*** Opening Data for analysis ***

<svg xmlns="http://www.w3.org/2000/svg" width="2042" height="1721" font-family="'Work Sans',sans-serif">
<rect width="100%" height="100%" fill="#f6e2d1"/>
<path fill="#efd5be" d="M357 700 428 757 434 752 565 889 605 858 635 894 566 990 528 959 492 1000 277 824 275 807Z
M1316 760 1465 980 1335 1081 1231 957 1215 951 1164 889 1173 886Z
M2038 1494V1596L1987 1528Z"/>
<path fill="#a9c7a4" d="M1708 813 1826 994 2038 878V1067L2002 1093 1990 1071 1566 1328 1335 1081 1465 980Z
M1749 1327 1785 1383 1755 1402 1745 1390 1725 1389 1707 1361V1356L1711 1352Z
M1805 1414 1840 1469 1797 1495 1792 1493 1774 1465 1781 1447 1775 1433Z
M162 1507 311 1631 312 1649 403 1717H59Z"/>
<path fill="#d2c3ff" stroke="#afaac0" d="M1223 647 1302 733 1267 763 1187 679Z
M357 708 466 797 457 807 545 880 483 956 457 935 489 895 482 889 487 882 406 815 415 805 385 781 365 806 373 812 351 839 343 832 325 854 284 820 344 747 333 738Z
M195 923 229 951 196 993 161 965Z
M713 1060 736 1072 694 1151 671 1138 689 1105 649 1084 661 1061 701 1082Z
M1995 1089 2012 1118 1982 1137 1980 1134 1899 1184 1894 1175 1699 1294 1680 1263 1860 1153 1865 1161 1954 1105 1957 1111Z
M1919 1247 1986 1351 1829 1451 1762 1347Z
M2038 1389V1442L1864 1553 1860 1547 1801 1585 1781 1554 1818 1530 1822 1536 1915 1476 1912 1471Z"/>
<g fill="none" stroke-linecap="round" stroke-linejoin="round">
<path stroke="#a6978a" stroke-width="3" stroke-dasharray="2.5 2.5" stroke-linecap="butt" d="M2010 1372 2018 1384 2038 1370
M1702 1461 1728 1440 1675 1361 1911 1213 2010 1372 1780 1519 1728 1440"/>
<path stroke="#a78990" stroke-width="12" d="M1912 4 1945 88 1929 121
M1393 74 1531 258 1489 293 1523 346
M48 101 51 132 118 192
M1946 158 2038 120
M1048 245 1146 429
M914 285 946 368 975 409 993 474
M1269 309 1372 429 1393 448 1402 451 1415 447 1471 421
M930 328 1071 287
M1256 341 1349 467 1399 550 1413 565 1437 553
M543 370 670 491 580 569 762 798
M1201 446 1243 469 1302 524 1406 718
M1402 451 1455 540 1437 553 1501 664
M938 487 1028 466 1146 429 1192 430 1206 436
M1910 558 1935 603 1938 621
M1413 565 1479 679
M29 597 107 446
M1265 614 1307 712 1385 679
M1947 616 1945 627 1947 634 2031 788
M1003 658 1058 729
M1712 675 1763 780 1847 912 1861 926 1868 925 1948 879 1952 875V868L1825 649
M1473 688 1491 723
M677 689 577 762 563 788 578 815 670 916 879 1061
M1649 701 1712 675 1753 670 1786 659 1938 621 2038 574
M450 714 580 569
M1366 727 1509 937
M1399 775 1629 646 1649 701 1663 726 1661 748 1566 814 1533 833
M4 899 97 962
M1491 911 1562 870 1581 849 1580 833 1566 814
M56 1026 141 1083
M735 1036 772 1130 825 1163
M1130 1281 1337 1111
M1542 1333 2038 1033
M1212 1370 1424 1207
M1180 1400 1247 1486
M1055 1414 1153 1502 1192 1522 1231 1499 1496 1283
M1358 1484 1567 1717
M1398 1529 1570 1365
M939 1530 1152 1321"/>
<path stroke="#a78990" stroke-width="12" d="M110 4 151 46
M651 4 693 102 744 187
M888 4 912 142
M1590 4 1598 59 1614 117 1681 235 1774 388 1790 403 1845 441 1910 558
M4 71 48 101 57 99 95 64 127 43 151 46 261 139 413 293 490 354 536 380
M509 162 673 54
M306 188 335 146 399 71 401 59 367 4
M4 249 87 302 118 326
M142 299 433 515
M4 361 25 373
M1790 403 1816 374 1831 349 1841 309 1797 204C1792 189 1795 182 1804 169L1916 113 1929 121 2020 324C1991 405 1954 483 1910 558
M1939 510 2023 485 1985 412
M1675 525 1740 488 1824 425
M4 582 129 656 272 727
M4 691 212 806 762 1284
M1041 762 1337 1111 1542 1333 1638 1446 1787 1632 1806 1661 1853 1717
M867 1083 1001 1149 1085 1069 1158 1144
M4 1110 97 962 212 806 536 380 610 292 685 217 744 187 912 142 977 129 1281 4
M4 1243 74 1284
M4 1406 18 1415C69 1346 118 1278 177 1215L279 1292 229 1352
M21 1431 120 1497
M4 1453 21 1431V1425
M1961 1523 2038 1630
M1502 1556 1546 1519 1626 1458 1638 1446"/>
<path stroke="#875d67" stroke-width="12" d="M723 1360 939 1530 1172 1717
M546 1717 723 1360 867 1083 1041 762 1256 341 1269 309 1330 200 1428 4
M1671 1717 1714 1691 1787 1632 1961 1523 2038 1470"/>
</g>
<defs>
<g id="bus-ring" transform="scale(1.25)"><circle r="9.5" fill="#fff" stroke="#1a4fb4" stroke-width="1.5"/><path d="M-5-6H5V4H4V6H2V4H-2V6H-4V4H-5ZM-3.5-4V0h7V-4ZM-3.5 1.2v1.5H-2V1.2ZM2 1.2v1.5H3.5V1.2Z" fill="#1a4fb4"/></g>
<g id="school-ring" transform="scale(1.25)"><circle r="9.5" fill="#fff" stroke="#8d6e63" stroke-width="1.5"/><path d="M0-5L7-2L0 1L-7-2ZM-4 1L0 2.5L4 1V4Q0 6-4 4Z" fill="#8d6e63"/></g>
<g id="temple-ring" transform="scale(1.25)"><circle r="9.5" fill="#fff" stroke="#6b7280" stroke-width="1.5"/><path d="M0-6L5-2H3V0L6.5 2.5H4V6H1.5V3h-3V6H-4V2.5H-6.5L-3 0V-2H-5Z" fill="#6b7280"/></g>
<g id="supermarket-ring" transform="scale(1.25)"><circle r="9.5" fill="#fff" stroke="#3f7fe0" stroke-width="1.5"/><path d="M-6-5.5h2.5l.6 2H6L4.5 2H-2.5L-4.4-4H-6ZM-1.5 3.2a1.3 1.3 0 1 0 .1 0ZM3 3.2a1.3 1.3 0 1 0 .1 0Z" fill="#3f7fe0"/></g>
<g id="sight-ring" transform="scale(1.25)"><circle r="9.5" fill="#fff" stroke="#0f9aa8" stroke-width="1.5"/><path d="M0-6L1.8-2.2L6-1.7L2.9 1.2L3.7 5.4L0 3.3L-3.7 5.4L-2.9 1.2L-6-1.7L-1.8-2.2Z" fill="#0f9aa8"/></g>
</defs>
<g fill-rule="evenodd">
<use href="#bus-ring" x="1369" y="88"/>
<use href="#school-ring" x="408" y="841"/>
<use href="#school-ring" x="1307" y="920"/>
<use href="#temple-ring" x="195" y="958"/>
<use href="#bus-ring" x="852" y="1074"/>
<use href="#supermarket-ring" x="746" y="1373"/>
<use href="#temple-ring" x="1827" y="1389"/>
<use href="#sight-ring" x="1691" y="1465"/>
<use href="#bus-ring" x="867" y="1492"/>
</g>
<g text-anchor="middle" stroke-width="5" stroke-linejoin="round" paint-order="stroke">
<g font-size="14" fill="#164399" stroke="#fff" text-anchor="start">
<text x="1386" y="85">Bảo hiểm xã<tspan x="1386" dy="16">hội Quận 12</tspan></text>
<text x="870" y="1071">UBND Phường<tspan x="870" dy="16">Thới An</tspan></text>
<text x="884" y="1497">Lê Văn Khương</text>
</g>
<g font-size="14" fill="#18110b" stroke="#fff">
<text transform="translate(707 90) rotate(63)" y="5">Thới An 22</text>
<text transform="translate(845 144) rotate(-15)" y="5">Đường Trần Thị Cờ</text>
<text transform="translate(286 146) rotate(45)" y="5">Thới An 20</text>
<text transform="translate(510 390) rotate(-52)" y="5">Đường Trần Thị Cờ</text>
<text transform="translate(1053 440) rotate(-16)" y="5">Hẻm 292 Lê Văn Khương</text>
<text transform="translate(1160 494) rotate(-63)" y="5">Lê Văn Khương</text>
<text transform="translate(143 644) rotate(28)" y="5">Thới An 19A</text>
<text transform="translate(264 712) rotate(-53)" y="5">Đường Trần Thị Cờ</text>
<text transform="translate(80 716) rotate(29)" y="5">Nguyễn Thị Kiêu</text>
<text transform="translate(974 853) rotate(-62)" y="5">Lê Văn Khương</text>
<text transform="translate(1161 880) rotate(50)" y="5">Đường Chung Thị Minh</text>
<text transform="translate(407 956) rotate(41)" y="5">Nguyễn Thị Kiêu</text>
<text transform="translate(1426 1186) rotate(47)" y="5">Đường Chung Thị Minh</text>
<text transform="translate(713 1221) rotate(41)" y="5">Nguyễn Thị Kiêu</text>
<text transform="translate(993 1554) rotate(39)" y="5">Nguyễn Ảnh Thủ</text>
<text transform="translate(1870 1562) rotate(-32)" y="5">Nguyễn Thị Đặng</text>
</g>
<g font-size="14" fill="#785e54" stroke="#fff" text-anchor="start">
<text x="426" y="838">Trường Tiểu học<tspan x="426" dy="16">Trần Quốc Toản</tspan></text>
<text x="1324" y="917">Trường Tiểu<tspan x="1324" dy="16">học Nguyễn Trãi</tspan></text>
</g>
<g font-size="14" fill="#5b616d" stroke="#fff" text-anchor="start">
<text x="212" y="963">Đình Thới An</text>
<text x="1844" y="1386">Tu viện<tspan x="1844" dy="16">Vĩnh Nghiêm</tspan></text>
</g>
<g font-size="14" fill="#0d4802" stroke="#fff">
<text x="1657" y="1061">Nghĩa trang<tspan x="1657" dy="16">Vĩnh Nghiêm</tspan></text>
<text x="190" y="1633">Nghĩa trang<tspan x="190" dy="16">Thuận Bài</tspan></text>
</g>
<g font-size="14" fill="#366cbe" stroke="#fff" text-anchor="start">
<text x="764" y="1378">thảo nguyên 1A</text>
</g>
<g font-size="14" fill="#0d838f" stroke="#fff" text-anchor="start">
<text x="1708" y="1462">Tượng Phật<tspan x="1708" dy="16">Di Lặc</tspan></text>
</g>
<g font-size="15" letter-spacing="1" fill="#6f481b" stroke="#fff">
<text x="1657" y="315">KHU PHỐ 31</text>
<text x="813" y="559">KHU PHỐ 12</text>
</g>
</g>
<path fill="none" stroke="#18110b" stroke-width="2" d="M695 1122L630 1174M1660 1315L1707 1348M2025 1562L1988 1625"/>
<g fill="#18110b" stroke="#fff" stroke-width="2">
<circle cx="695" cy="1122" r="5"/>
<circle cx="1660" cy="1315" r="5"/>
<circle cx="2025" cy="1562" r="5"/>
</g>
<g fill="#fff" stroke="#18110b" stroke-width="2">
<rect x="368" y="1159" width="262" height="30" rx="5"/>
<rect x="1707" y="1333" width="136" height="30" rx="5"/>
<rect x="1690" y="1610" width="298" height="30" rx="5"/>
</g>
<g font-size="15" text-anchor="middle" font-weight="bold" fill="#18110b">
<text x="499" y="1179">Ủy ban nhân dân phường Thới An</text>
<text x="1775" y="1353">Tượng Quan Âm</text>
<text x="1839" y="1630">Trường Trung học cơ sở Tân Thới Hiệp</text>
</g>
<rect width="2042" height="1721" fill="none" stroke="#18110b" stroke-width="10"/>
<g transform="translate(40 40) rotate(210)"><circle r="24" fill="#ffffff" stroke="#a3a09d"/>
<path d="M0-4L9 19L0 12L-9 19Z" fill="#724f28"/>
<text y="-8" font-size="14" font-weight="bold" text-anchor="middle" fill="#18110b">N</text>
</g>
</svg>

*** Closing Data for analysis ***
*** Opening Data for analysis ***

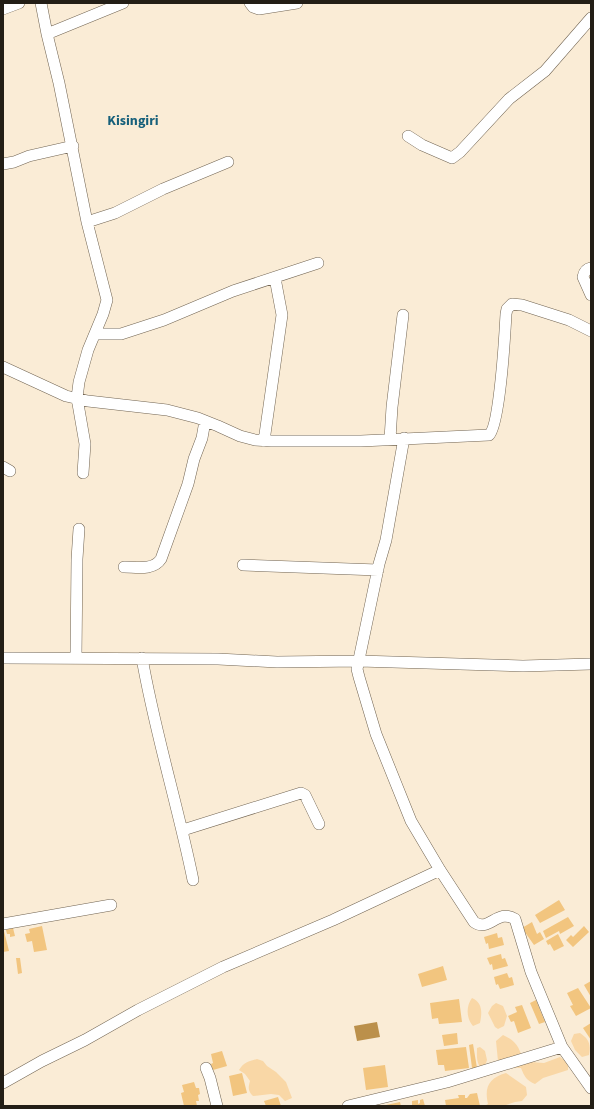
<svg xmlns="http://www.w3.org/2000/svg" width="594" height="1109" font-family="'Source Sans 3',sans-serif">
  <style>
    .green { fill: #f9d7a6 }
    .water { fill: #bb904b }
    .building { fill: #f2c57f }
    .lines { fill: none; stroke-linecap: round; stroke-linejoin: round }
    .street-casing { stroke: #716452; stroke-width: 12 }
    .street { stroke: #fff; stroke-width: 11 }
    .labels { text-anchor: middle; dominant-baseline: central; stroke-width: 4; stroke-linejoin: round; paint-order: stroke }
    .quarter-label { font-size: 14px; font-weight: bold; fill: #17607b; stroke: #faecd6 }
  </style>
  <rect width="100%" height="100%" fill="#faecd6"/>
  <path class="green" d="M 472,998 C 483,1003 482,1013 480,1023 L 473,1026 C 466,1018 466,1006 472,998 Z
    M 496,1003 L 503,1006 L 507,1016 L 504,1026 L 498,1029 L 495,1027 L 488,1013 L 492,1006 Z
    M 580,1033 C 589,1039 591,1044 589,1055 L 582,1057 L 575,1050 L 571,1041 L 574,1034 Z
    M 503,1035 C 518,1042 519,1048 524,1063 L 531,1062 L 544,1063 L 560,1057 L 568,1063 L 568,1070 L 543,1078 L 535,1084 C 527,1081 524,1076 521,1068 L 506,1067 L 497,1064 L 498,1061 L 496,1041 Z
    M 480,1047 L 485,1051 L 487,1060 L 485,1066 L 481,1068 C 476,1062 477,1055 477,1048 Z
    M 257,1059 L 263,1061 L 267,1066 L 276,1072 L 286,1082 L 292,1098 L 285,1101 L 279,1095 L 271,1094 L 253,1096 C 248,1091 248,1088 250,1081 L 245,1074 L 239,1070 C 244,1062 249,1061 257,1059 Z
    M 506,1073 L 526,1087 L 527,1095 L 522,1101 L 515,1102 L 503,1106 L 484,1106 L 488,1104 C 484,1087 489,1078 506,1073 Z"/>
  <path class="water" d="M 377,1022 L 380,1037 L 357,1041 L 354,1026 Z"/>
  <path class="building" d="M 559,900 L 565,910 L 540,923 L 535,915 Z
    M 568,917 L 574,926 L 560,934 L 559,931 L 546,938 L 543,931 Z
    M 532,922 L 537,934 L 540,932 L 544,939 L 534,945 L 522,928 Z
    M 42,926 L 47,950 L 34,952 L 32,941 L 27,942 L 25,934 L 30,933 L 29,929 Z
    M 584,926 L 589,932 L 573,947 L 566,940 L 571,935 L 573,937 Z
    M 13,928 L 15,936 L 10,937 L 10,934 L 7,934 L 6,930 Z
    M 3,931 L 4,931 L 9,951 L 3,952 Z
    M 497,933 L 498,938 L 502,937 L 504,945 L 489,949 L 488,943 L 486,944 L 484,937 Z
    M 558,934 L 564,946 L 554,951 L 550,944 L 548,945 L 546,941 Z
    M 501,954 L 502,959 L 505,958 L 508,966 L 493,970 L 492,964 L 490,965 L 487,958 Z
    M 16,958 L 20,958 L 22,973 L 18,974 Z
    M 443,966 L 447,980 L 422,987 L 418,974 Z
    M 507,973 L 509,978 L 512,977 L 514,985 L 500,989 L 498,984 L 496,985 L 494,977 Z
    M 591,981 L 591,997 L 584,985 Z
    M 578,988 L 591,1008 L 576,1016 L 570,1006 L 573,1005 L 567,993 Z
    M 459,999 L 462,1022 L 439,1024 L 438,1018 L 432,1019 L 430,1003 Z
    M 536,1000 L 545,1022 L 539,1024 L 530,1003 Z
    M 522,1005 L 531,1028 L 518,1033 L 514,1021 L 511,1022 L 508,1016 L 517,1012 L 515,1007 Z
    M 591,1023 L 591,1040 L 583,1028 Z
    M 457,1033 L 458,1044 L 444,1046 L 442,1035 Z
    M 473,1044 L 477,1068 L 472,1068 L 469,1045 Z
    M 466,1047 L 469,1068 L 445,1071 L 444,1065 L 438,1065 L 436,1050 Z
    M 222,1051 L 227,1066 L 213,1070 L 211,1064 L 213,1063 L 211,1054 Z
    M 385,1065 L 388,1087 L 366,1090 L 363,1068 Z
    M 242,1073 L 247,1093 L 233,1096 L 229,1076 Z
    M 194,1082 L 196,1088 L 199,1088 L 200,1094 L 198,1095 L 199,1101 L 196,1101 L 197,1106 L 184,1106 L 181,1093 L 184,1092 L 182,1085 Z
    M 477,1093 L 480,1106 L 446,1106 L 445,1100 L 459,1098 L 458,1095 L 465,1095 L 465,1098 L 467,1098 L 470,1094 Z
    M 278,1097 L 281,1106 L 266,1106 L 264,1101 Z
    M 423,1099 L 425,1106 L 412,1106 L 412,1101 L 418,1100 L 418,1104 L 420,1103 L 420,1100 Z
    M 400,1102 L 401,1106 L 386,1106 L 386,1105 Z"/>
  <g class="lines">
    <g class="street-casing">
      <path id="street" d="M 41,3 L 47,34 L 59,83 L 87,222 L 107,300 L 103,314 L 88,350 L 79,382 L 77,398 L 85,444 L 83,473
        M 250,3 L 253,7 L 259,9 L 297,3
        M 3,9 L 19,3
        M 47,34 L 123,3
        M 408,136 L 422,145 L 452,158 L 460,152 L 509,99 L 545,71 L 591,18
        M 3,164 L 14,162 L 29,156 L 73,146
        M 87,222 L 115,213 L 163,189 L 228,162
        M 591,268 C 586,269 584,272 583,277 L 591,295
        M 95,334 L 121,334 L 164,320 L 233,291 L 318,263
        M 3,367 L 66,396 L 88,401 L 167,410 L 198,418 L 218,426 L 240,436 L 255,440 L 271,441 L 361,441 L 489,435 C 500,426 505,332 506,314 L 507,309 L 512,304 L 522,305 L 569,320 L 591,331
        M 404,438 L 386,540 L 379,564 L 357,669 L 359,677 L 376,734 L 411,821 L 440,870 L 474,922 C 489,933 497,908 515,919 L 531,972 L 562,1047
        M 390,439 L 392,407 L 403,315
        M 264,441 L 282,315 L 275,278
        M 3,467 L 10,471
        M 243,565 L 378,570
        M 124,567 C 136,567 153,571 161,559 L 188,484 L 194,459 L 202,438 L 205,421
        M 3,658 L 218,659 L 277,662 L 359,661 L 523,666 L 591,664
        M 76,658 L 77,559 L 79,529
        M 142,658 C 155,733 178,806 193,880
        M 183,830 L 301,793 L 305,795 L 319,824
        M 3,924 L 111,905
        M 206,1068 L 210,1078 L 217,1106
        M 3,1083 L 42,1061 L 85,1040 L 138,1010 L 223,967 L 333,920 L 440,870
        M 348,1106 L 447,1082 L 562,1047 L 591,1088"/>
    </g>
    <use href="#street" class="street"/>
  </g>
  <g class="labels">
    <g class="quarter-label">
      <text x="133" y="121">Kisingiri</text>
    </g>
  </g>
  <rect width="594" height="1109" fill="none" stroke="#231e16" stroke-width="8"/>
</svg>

*** Closing Data for analysis ***

**Instructions for the task**
An exact, complete copy of the lines above from the one with "M2038 1389V1442L1864 1553" through the one with "M1003 658 1058 729" is the whole answer.

**Written answer**
M2038 1389V1442L1864 1553 1860 1547 1801 1585 1781 1554 1818 1530 1822 1536 1915 1476 1912 1471Z"/>
<g fill="none" stroke-linecap="round" stroke-linejoin="round">
<path stroke="#a6978a" stroke-width="3" stroke-dasharray="2.5 2.5" stroke-linecap="butt" d="M2010 1372 2018 1384 2038 1370
M1702 1461 1728 1440 1675 1361 1911 1213 2010 1372 1780 1519 1728 1440"/>
<path stroke="#a78990" stroke-width="12" d="M1912 4 1945 88 1929 121
M1393 74 1531 258 1489 293 1523 346
M48 101 51 132 118 192
M1946 158 2038 120
M1048 245 1146 429
M914 285 946 368 975 409 993 474
M1269 309 1372 429 1393 448 1402 451 1415 447 1471 421
M930 328 1071 287
M1256 341 1349 467 1399 550 1413 565 1437 553
M543 370 670 491 580 569 762 798
M1201 446 1243 469 1302 524 1406 718
M1402 451 1455 540 1437 553 1501 664
M938 487 1028 466 1146 429 1192 430 1206 436
M1910 558 1935 603 1938 621
M1413 565 1479 679
M29 597 107 446
M1265 614 1307 712 1385 679
M1947 616 1945 627 1947 634 2031 788
M1003 658 1058 729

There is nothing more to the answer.